I have seen many things on the Elgol road. I have witnessed buses stopping on the middle of it to disgorge a torrent of passengers onto the road to photograph highland cows while we wait patiently behind them. I have seen young drivers getting so worked up and confused that they burst into tears instead of getting out of the way of the oncoming traffic while we wait patiently behind them. I have witnessed two drivers refusing to back down demanding the other reverse back to a passing place while we wait patiently behind them.  I have held my breath as drivers pulled into a passing place that wasn’t there and risked plummeting down a rocky slope to their doom. I have waved frantically, flashed lights, hooted horn and sworn loudly at foreign drivers accustomed to driving on the other side of the road pulled into the passing place on the wrong side. The same passing place that I am heading into. I have then waited patiently as they reversed erratically back onto the road.

I have laughed manically as cars zoomed straight off down the Kilbride road instead of following the curve of the Elgol road. They brake violently when they realise their mistake but I am already happily ahead of them. I have trundled along behind cars with a driver and passenger gesticulating furiously at a sat-nav while on a single track, single destination with no variations, alternative routes  dead end road as if getting angry with a screen will make them any less lost or change the outcome of their mystery tour.

The journey to Elgol should take about half an hour but in Summer it can take a morning or afternoon. It can be a soul destroying trip, so here are some top tips on driving it.

Stay calm

Don’t panic.

Keep out of my way.

Don’t drive at ten miles an hour.

If you do then a car will appear inches behind you with flashing lights, a loud horn and swear words.

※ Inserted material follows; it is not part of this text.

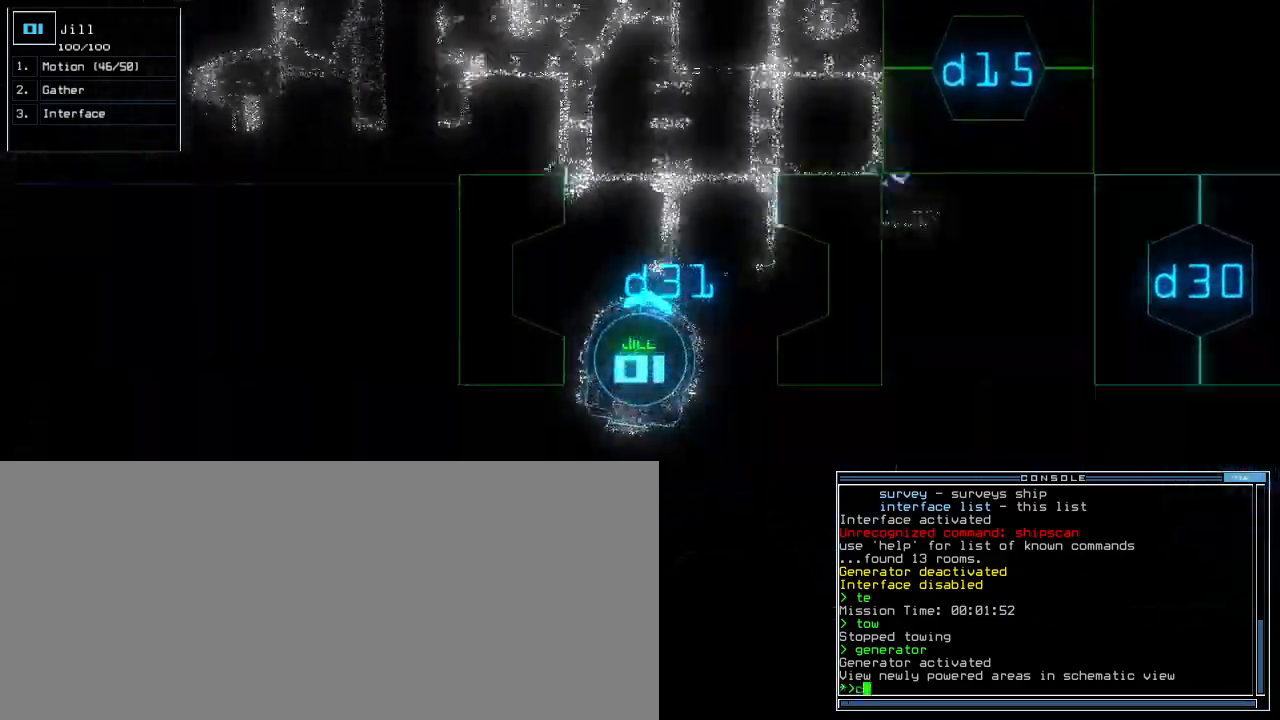
{"keys": ["down", "return"], "events": [[120, "c", "up"], [460, "return", "down"]]}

Don’t stop to photograph the eagle, it’s a buzzard.

It’s the left. always the left.

A passing place isn’t a lay-by

A passing place isn’t a car-park

A passing place isn’t an overnight stop for campervans.

If you don’t heed the last three then you are a dick and will end up with a sheep’s head hidden near a part of your car that gets very hot.

Sheep have right of way.

Passing places with a diamond shaped sign are cooler than ones with a square sign.

The Elgol bus has priority over everybody.

No matter how fancy/sporty/powerful your car is it will never outpace the shagged out white fish van that is filling your mirrors.

The other vehicle that has priority is Love Skye Photography’s car. She has a wedding she can’t be late for.  If you impede her she will kill you.

She will not lose sleep over your death.

Enjoy Elgol when/if you make it there. It is very pretty.